ZigBee’s best quality is its low power-consumption rate and battery life. Its protocol was designed as “assemble and forget”, meaning once you set it up, it can last for months. Supports battery-operated devices. Some devices can run up to 7 years on one set of batteries or devices that don’t require batteries, like light switches. Due to its energy-saving features, Zigbee is an absolutely solid choice for those using smart sensors, smart locks and other smart devices that require battery power. But, Zigbee devices using different protocols can’t communicate with each other quite well. ZigBee 3.0 changes all this and provides interoperability among the widest range of smart devices that work together seamlessly to enhance everyday life.

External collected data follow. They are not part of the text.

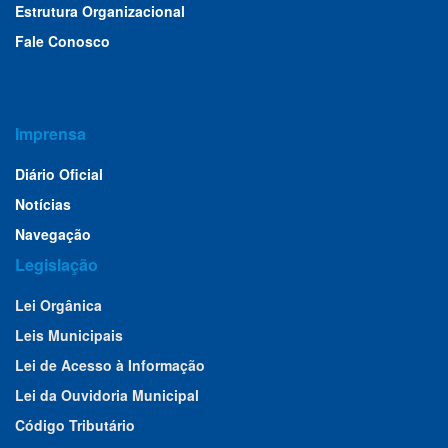
Estrutura Organizacional
Fale Conosco
Imprensa
Diário Oficial
Notícias
Navegação
Legislação
Lei Orgânica
Leis Municipais
Lei de Acesso à Informação
Lei da Ouvidoria Municipal
Código Tributário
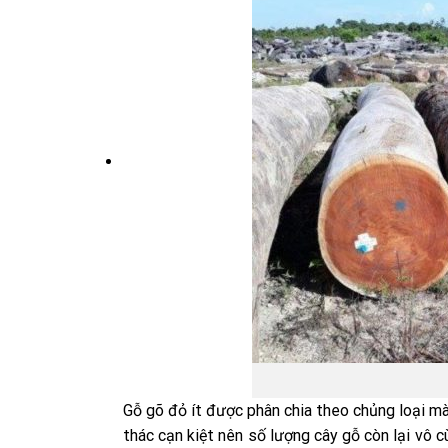
G
Gỗ gõ đỏ ít được phân chia theo chủng loại mà
thác cạn kiệt nên số lượng cây gỗ còn lại vô c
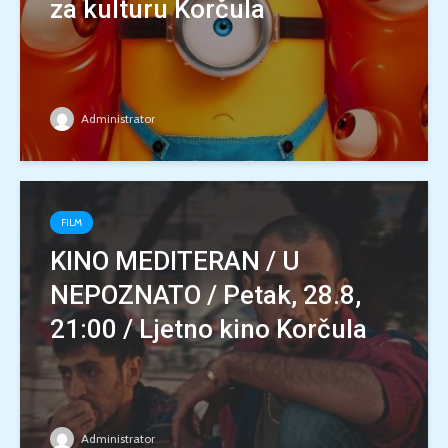
za kulturu Korčula
Administrator
FILM
KINO MEDITERAN / U
NEPOZNATO / Petak, 28.8,
21:00 / Ljetno kino Korčula
Administrator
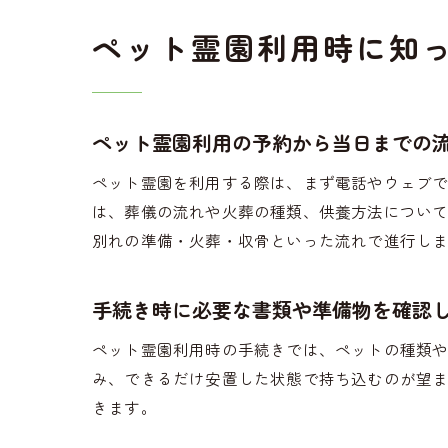
ペット霊園利用時に知
ペット霊園利用の予約から当日までの
ペット霊園を利用する際は、まず電話やウェブ
は、葬儀の流れや火葬の種類、供養方法につい
別れの準備・火葬・収骨といった流れで進行し
手続き時に必要な書類や準備物を確認
ペット霊園利用時の手続きでは、ペットの種類
み、できるだけ安置した状態で持ち込むのが望
きます。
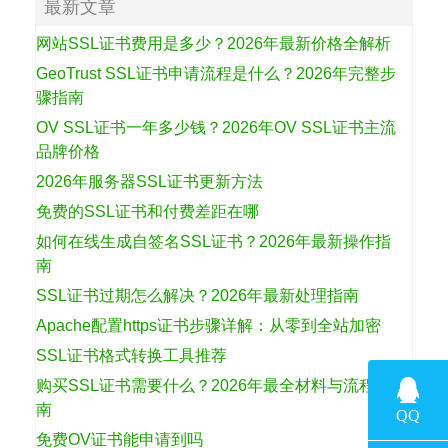
最新文章
网站SSL证书费用是多少？2026年最新价格全解析
GeoTrust SSL证书申请流程是什么？2026年完整步
骤指南
OV SSL证书一年多少钱？2026年OV SSL证书主流
品牌价格
2026年服务器SSL证书更新方法
免费的SSL证书和付费差距在哪
如何在线生成自签名SSL证书？2026年最新操作指
南
SSL证书过期怎么解决？2026年最新处理指南
Apache配置https证书步骤详解：从零到全站加密
SSL证书格式转换工具推荐
购买SSL证书需要什么？2026年最全材料与流程指
南
免费OV证书能申请到吗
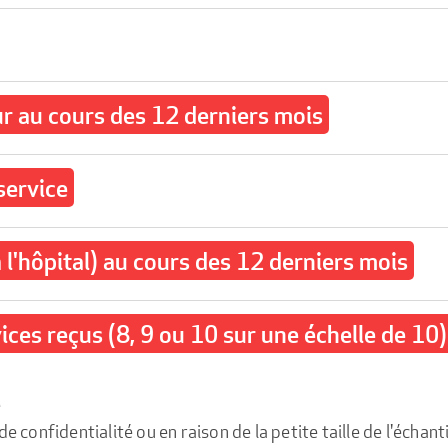
ur au cours des 12 derniers mois
service
 l'hôpital) au cours des 12 derniers mois
ices reçus (8, 9 ou 10 sur une échelle de 10)
e
confidentialité ou en raison de la petite taille de l'échanti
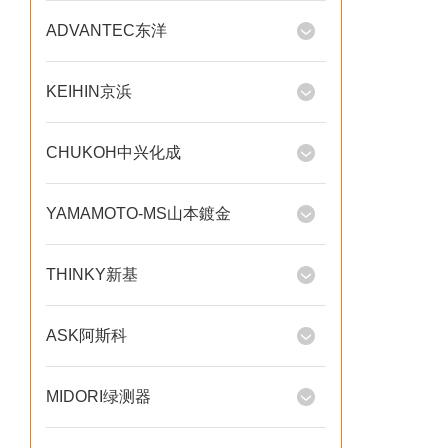
ADVANTEC东洋
KEIHIN京浜
CHUKOH中兴化成
YAMAMOTO-MS山本鍍金
THINKY新基
ASK阿斯科
MIDORI绿测器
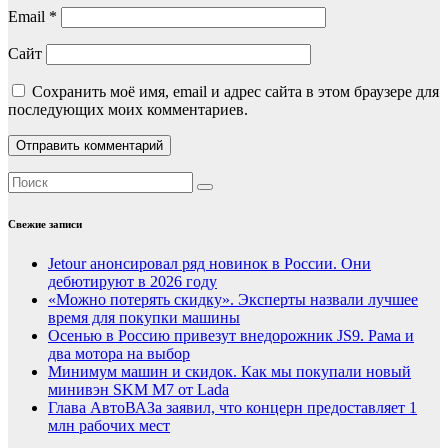
Email
*
Сайт
Сохранить моё имя, email и адрес сайта в этом браузере для
последующих моих комментариев.
Свежие записи
Jetour анонсировал ряд новинок в России. Они
дебютируют в 2026 году
«Можно потерять скидку». Эксперты назвали лучшее
время для покупки машины
Осенью в Россию привезут внедорожник JS9. Рама и
два мотора на выбор
Минимум машин и скидок. Как мы покупали новый
минивэн SKM M7 от Lada
Глава АвтоВАЗа заявил, что концерн предоставляет 1
млн рабочих мест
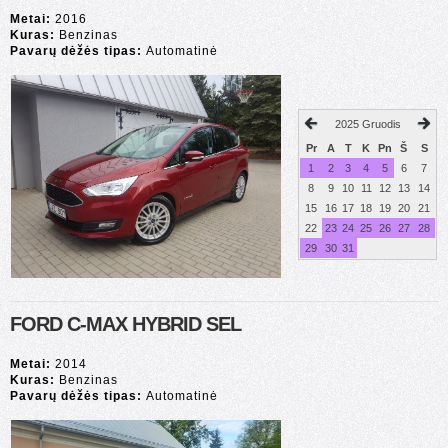
Metai:
2016
Kuras:
Benzinas
Pavarų dėžės tipas:
Automatinė
2025 Gruodis
Pr
A
T
K
Pn
Š
S
1
2
3
4
5
6
7
8
9
10
11
12
13
14
15
16
17
18
19
20
21
22
23
24
25
26
27
28
29
30
31
FORD C-MAX HYBRID SEL
Metai:
2014
Kuras:
Benzinas
Pavarų dėžės tipas:
Automatinė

4.0 Support Brands & Devices

Zigbee can work with up to more than 6500 devices. Below are some known as brands and devices which support Zigbee protocol.

Compatible with Zigbee:

  • Samsung SmartThings,

  • Amazon Echo Plus (support Alexa for voice control )

  • Honeywell thermostats

  • Philips Hue (Signify)

  • Yale smart locks

  • Belkin WeMo

  • Ikea Tradfli

  • ADT Security Hub, etc.

5.0 SONOFF ZigBee Bridge

SONOFF ZigBee Bridge is the low cost Wi-Fi to ZigBee bridge or hub or ZigBee Co-ordinator that is a heart of a smart home. Much cheaper than Amazon Echo Plus. It enables you to remotely manage a variety of ZigBee devices and sensors for monitoring and control purposes of home, and allows you to create smart scenes to make Wi-Fi and ZigBee smart devices communicate to access a smarter home and control them all using the eWeLink APP. It maximizes efficiency for up to 32 connected sub-devices which are ZigBee-based switches, plugs and security sensors. SONOFF BASICZBR3 Wi-Fi Smart Switch, SONOFF SNZB-01 Wireless Switch and sensors like SNZB-02 Temperature and Humidity Sensor, SNZB-03 Motion Sensor and SNZB-04 Wireless Door/Window Sensor can be connected with the Bridge to give you the possibility to create various scene linkages. As for more supported devices, the Bridge also can work with one-gang smart switch, temperature and humidity sensor, motion, wireless door/window sensor and water sensor that are certified by ZigBee Alliance. It supports to add a camera on the Bridge or sub-devices, convenient to view your home on any one of them. Can also command Alexa or Google Home to voice control your home

ZigBee specifies three different device types: the ZigBee Coordinator (ZC), the ZigBee Router (ZR), and the ZigBee End Device (ZED). These three devices play different roles in a ZigBee network. The key difference between these is that an end device (ZED) can not route traffic, routers (ZR) can route traffic, and the coordinator (ZC), in addition to routing traffic, is responsible for forming the network in the first place.

A ZigBee network has exactly one ZC device. The ZC coordinates the actions of the network as a whole and is responsible for bootstrapping the network. The ZRs build a network between themselves through which packets are exchanged. The ZEDs are logically attached to a ZR. ZEDs communicate only with their ZR, but cannot communicate between each other.

Each of the ZigBee device types has been designed for a specific deployment. ZCs and ZRs have a higher power requirement than ZEDs and cannot be battery-powered. The ZED has a lower power requirement and achieves a long lifetime on batteries. As per IEEE 802.15.4, ZC and ZR are fully functional devices (FFDs), whereas the ZEDs are reduced function devices (RFDs).

The ZC is responsible for bootstrapping the network. During the bootstrapping process, the ZC chooses the personal area network (PAN) identifier that will be used by the network, as well as the physical radio channel on which the network will operate. It stores information about the network, including acting as the trust center and repository for security keys. After bootstrapping, the ZC acts as a normal ZR device.

ZEDs are off most of the time, thus they are not able to receive any traffic sent to them. Instead, they periodically wake up and check for messages at the ZR with which they are associated. The ZR buffers data sent to their ZED nodes and sends these data whenever they get a poll request from a ZED. The ZED transmits data to the ZR at any time, since the ZR is always awake. The wake-up schedule for ZED is defined by the application developer, not by the ZigBee specification.